[Opening DATA SHOWN section]
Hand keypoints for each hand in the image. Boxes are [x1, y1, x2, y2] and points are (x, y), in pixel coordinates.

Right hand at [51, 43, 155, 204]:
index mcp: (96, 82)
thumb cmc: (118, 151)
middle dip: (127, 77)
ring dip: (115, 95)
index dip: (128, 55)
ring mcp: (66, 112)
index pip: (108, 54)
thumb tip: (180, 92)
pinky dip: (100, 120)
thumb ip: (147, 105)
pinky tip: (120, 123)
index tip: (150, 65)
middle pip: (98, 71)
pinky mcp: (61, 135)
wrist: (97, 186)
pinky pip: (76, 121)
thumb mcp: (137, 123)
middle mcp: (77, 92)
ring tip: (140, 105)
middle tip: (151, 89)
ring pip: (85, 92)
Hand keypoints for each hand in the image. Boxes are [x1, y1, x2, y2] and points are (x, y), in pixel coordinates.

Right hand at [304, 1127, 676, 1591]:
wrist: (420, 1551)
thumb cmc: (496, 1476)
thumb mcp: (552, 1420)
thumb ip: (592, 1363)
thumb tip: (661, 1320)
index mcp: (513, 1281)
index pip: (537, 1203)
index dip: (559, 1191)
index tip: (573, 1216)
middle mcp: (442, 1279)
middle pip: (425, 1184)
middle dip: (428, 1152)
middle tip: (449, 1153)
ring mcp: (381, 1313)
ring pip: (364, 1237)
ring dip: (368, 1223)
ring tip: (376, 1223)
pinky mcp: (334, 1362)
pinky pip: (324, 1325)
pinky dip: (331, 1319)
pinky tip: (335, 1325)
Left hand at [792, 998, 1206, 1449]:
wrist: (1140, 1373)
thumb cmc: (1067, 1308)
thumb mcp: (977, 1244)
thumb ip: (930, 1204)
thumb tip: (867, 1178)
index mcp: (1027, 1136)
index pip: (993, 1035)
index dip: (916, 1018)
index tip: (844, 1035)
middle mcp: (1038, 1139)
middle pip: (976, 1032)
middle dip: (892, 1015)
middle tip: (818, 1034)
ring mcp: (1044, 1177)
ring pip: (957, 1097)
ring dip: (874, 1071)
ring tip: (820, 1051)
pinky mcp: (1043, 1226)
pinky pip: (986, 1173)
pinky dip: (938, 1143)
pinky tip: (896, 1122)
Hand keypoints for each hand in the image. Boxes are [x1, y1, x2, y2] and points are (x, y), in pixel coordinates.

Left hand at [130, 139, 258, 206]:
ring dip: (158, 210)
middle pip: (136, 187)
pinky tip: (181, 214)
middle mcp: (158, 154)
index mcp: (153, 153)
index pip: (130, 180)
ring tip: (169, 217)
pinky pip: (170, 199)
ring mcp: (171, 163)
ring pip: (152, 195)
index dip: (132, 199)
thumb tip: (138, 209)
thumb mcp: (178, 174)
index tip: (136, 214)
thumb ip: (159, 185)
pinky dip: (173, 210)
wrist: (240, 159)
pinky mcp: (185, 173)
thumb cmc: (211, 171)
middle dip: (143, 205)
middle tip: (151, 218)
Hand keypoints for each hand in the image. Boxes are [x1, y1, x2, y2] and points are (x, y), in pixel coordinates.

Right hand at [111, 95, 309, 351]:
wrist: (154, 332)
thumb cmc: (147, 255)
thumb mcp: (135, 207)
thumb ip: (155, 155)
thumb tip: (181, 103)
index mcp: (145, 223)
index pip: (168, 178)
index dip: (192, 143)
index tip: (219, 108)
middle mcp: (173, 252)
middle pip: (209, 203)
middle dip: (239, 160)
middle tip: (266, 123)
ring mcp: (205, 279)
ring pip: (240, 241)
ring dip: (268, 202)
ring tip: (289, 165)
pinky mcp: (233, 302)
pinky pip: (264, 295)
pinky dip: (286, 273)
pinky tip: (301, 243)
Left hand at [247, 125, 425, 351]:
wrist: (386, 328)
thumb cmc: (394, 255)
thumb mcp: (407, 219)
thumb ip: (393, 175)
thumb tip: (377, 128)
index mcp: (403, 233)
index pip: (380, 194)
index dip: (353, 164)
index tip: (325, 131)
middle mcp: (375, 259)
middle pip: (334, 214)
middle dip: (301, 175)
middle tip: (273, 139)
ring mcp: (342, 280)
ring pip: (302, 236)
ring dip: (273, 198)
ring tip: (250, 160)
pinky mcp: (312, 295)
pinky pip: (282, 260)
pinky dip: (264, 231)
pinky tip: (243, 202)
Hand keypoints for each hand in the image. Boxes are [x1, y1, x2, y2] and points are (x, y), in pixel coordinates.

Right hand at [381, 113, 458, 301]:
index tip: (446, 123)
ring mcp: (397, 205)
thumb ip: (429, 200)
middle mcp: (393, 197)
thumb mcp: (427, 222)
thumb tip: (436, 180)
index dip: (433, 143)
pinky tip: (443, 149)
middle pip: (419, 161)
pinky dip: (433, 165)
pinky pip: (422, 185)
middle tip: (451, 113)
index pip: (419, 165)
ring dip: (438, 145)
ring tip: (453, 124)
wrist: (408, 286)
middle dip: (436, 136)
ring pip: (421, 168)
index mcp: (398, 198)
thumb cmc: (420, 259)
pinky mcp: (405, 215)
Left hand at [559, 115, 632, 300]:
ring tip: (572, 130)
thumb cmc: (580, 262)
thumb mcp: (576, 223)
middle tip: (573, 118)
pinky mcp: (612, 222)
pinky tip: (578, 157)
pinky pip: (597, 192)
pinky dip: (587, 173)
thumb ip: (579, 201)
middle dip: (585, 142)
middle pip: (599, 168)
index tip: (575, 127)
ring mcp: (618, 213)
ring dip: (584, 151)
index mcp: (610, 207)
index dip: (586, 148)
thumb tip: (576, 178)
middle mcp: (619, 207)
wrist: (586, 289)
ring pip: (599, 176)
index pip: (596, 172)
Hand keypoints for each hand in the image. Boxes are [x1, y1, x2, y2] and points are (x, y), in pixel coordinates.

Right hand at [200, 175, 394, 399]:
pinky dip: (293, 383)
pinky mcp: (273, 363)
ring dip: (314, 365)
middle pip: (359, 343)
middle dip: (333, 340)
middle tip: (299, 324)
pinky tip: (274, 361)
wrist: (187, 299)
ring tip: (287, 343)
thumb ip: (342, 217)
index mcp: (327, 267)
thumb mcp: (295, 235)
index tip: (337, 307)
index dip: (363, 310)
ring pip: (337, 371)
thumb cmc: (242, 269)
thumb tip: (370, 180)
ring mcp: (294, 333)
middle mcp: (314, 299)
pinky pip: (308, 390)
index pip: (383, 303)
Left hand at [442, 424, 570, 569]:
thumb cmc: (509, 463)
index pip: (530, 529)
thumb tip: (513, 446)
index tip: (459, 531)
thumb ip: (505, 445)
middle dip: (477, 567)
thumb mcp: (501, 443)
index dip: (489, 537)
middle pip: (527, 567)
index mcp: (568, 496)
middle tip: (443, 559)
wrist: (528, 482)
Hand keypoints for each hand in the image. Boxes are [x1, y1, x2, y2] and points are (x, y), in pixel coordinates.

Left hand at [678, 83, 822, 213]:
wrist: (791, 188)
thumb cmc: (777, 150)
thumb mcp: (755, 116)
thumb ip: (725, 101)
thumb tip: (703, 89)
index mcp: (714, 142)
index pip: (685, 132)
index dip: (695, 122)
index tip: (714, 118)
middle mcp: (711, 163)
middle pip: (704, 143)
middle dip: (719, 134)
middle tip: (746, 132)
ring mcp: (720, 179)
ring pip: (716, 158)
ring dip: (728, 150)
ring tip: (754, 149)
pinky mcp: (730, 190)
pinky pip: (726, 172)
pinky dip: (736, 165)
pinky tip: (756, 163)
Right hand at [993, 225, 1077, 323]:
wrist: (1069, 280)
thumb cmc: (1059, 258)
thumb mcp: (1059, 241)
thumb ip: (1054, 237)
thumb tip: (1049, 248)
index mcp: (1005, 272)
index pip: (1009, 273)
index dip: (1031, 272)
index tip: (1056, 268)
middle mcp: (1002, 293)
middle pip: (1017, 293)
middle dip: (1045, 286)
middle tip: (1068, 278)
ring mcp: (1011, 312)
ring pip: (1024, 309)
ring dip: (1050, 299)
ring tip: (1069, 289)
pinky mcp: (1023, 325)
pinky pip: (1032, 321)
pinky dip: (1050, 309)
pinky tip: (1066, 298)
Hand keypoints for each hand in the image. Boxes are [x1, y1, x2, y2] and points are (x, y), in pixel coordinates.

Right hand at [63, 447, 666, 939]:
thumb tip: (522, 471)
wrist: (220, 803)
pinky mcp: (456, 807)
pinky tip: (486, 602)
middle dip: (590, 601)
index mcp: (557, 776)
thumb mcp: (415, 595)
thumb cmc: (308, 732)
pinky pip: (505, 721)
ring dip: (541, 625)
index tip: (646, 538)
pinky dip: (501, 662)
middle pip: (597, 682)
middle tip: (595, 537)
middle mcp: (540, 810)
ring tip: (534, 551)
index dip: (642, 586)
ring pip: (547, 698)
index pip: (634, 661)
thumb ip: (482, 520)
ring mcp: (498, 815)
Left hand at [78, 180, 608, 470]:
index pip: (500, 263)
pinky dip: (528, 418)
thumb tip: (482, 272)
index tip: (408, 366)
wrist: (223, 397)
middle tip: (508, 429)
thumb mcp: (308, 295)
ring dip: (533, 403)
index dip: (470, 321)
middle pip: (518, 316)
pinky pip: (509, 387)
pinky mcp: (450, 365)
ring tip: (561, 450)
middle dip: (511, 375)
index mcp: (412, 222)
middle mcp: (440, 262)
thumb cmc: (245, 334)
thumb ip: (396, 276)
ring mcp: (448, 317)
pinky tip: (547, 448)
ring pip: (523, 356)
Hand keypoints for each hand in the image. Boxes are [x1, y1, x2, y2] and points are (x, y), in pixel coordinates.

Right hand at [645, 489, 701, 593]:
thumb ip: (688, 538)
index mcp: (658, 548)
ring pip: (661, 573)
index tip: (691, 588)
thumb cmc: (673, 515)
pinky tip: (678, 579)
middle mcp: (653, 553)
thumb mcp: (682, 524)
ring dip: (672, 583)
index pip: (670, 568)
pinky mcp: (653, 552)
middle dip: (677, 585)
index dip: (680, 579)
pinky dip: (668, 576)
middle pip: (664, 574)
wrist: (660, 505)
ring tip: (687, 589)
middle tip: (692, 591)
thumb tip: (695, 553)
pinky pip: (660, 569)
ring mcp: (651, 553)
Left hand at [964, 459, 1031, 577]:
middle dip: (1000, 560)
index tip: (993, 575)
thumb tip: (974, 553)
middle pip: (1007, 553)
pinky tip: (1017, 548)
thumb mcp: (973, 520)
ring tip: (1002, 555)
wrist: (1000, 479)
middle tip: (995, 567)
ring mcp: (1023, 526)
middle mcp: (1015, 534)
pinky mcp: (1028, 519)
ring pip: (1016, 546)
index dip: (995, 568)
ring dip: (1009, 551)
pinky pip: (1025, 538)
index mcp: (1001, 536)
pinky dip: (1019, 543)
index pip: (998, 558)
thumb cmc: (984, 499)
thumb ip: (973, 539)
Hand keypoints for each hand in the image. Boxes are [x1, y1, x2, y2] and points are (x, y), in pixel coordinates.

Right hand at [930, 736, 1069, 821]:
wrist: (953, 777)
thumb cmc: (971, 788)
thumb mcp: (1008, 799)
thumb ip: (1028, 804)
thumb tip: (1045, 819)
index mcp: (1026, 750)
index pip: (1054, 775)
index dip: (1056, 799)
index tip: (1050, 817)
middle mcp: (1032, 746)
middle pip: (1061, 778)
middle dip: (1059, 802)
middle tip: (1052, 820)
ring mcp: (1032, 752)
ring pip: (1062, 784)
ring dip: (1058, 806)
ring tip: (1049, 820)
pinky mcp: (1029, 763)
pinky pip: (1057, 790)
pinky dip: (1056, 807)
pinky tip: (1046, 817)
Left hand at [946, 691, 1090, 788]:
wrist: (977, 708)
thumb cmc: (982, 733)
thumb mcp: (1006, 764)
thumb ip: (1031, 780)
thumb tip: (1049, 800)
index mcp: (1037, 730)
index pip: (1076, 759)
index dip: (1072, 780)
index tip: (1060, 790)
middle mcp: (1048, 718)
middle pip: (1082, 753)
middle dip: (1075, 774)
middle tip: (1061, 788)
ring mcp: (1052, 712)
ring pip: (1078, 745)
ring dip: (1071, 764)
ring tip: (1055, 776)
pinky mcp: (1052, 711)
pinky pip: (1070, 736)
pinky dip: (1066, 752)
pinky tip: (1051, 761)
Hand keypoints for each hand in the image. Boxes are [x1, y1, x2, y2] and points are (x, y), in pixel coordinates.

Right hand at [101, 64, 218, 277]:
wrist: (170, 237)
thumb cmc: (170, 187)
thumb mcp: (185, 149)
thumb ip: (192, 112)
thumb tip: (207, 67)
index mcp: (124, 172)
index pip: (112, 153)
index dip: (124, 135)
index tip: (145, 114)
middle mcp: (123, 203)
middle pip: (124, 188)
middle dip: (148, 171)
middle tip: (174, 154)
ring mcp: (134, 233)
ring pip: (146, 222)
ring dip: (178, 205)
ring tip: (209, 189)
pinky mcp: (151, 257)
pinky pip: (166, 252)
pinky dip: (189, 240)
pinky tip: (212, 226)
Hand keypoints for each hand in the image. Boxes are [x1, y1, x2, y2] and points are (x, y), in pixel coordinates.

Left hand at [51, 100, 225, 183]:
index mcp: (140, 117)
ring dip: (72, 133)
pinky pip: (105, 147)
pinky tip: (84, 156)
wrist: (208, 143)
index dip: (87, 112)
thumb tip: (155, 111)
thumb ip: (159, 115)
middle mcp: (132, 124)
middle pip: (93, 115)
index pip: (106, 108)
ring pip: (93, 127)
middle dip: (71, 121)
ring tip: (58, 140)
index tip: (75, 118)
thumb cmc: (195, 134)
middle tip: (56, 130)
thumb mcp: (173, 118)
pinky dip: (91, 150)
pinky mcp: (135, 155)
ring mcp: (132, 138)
[Closing DATA SHOWN section]
Starting at the line above that contains "thumb cmc: (984, 499)", repeat each line exactly up to and including the line that contains "pinky mcp: (1052, 711)", and stop there.

thumb cmc: (984, 499)
thumb ip: (973, 539)
Hand keypoints for each hand in the image. Boxes are [x1, y1, x2, y2] and points are (x, y), in pixel coordinates.

Right hand at [930, 736, 1069, 821]:
wrist: (953, 777)
thumb cmc: (971, 788)
thumb mcp: (1008, 799)
thumb ip: (1028, 804)
thumb tip: (1045, 819)
index mcp: (1026, 750)
index pip: (1054, 775)
index dip: (1056, 799)
index tip: (1050, 817)
middle mcp: (1032, 746)
middle pip: (1061, 778)
middle dip: (1059, 802)
middle tip: (1052, 820)
ring mcp: (1032, 752)
ring pip: (1062, 784)
ring dip: (1058, 806)
ring tip: (1049, 820)
pinky mcp: (1029, 763)
pinky pip: (1057, 790)
pinky dip: (1056, 807)
pinky tip: (1046, 817)
Left hand at [946, 691, 1090, 788]:
wrist: (977, 708)
thumb cmc: (982, 733)
thumb mcp: (1006, 764)
thumb ip: (1031, 780)
thumb tip: (1049, 800)
index mcp: (1037, 730)
index pip: (1076, 759)
index dip: (1072, 780)
index tip: (1060, 790)
middle mcp: (1048, 718)
middle pip: (1082, 753)
middle dip: (1075, 774)
middle tip: (1061, 788)
ring mcp: (1052, 712)
ring pip: (1078, 745)
ring dip: (1071, 764)
ring tip: (1055, 776)
pinky mcp: (1052, 711)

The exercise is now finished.